§ **Instructions to follow**: Look through the material below. Return exactly the lines from the one with "Figure 8. The" through the one with "Figure 3. Comparison", both included.

§ **Data supplied**:
====================
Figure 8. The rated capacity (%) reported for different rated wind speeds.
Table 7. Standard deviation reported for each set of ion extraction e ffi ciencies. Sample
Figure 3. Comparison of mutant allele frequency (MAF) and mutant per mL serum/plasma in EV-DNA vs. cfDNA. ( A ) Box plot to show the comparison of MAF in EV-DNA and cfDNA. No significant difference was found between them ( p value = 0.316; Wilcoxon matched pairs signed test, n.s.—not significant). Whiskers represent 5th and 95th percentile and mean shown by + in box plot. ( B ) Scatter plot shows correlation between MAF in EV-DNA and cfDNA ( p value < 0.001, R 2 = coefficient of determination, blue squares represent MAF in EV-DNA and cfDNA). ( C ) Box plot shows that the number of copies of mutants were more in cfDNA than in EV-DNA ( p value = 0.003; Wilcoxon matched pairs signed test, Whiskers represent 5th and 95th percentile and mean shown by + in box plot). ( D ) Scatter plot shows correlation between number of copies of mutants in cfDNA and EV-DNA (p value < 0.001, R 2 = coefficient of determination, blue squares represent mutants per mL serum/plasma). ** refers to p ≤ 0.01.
====================
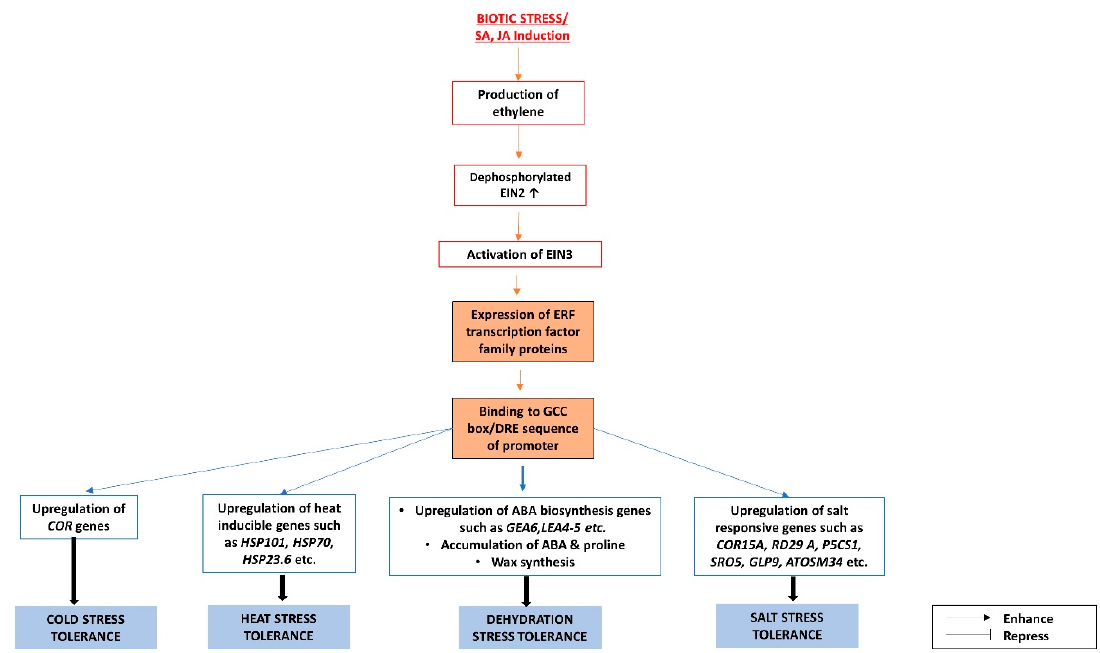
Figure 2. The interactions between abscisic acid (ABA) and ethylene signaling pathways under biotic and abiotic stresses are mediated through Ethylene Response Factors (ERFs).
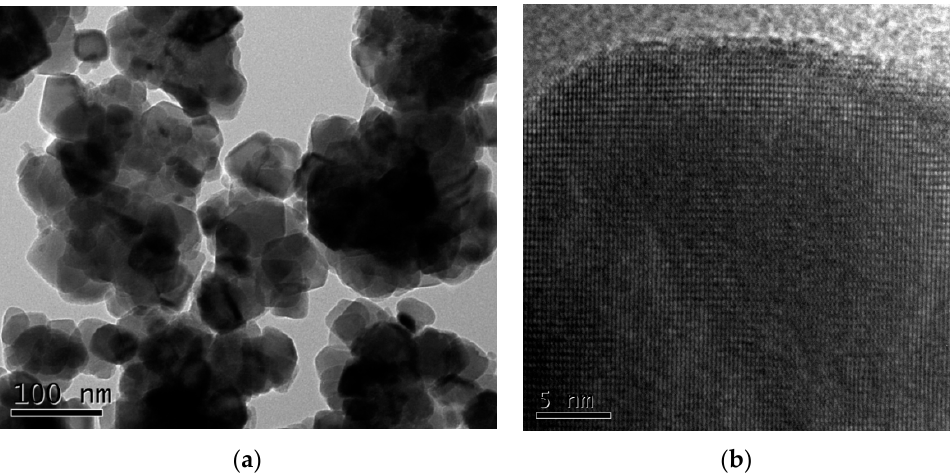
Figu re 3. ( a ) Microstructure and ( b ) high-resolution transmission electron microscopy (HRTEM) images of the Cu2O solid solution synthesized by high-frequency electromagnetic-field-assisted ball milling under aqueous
====================
§ **Output of the task**:
Figure 8. The rated capacity (%) reported for different rated wind speeds.
Table 7. Standard deviation reported for each set of ion extraction e ffi ciencies. Sample
Figure 3. Comparison of mutant allele frequency (MAF) and mutant per mL serum/plasma in EV-DNA vs. cfDNA. ( A ) Box plot to show the comparison of MAF in EV-DNA and cfDNA. No significant difference was found between them ( p value = 0.316; Wilcoxon matched pairs signed test, n.s.—not significant). Whiskers represent 5th and 95th percentile and mean shown by + in box plot. ( B ) Scatter plot shows correlation between MAF in EV-DNA and cfDNA ( p value < 0.001, R 2 = coefficient of determination, blue squares represent MAF in EV-DNA and cfDNA). ( C ) Box plot shows that the number of copies of mutants were more in cfDNA than in EV-DNA ( p value = 0.003; Wilcoxon matched pairs signed test, Whiskers represent 5th and 95th percentile and mean shown by + in box plot). ( D ) Scatter plot shows correlation between number of copies of mutants in cfDNA and EV-DNA (p value < 0.001, R 2 = coefficient of determination, blue squares represent mutants per mL serum/plasma). ** refers to p ≤ 0.01.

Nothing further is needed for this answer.